As energy product companies grow their capacity to penetrate last mile communities and embed after-sales service closer to end-users has increased as well. Many product companies are actively building networks of rural suppliers and retailers that double as retail and after-sales service agents. This strategy brings with it the potential for energy companies and microfinance institutions to converge in a new way.
As individual small business lending continues to grow, MFIs could support the development of the clean energy ecosystem by providing working capital loans to these local retailer-service agents. A number of MFIs have already begun supporting such entrepreneurs, and continue to refine the model in partnership with energy companies.
Finally, where energy product suppliers cannot bridge the divide, a new category of social enterprise that specializes in distributing and servicing products could come to play an important role in filling the need. Project Dharma, Boond and Frontier Markets are three such companies already operating in India that distribute a variety of products, including solar lighting and efficient cookstoves.

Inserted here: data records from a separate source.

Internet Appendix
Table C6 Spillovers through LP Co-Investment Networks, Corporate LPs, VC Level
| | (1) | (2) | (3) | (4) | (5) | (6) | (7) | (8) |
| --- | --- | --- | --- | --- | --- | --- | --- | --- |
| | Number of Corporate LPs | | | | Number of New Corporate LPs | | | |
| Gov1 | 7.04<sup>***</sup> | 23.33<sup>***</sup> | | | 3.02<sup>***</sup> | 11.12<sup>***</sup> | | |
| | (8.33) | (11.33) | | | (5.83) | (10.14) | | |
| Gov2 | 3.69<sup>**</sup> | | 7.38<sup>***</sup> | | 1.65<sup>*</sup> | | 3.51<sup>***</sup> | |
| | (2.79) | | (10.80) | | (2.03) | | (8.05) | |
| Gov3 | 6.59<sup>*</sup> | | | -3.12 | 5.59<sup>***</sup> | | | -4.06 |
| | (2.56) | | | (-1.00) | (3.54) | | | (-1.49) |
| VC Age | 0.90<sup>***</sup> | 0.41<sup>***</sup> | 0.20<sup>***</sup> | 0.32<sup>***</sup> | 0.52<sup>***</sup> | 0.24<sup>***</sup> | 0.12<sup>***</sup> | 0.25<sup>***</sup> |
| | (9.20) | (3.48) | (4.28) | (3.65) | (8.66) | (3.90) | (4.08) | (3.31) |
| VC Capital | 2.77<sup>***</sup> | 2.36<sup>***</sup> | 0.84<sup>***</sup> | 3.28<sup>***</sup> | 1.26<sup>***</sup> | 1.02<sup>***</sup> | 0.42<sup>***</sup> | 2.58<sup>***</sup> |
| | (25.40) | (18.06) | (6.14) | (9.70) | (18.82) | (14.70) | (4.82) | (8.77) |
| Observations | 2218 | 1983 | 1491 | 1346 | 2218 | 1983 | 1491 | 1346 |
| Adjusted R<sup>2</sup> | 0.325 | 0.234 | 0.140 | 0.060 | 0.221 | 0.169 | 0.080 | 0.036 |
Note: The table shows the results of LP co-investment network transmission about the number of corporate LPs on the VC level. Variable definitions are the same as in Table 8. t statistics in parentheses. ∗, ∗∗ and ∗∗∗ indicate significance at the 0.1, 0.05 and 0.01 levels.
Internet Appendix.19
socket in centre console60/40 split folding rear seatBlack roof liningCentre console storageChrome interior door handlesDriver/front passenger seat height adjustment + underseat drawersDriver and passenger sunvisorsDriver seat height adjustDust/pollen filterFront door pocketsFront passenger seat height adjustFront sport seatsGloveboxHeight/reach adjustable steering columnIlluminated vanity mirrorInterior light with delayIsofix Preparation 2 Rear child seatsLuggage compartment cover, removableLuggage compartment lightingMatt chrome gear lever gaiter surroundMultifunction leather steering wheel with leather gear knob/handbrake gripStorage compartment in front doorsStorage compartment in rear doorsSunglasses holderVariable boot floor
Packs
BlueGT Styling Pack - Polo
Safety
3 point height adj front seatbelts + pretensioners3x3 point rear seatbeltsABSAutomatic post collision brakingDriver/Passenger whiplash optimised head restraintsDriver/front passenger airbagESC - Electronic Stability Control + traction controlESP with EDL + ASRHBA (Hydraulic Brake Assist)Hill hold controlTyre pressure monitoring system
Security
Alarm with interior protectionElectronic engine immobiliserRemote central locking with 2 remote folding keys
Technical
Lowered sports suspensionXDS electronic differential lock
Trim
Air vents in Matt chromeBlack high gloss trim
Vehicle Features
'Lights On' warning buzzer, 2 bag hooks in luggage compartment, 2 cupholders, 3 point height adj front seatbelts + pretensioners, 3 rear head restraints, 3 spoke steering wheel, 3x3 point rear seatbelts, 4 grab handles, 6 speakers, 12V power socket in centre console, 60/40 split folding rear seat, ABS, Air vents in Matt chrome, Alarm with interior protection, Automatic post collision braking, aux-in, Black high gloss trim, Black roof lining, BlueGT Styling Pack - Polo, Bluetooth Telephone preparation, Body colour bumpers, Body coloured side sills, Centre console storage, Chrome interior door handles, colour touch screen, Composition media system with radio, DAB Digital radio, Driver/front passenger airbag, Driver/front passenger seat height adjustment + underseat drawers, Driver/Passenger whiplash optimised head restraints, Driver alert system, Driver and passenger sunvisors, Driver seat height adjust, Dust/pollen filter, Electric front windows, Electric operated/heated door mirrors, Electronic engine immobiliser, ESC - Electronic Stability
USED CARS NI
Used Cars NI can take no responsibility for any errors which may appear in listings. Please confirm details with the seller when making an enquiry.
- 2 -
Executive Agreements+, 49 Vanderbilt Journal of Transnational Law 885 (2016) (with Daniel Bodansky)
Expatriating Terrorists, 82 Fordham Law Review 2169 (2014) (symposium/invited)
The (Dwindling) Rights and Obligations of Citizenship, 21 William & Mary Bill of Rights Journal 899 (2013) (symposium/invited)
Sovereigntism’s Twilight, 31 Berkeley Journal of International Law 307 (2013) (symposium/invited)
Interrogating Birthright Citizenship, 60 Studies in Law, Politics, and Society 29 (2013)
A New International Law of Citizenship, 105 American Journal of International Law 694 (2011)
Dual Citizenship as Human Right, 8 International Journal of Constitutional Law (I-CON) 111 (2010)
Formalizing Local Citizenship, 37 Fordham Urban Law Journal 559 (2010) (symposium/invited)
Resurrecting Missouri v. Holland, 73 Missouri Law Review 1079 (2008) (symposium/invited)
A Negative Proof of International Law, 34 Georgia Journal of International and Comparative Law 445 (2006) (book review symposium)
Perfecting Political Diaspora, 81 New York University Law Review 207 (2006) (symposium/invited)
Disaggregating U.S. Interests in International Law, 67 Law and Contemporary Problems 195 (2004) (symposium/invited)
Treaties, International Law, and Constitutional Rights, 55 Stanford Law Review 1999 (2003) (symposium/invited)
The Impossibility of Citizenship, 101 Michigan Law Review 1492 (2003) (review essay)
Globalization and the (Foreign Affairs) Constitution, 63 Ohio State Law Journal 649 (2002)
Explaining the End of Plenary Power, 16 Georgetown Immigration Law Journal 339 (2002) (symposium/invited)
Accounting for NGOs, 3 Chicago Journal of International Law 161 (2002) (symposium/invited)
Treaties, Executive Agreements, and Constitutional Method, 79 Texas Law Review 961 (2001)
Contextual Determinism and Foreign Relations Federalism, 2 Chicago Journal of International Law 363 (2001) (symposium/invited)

Impact Energies integrates the entire ‘factory-to-village’ product supply chain, and partners directly with MFIs in Ghana to distribute solar LED lamps and micro-solar home systems to last mile clients.
There are many trends pointing to a more significant role for microfinance in advancing energy access in the near future. In this post I’ve focused a good deal on different transformations occurring in the clean energy sector that will help facilitate this convergence. However, this requires the sector as a whole to take an active role in exploring opportunities, and making a greater strategic commitment to embracing energy. While only a relatively small number of MFIs maintain energy lending portfolios today, their persistence and commitment to experimentation continues to give rise to new approaches and solutions that advance the practice as a whole.
This summer, with support from the Citi Foundation, Arc Finance will introduce a series of case studies that will document some of the important practices that have been developed and adapted over time as a result of their efforts.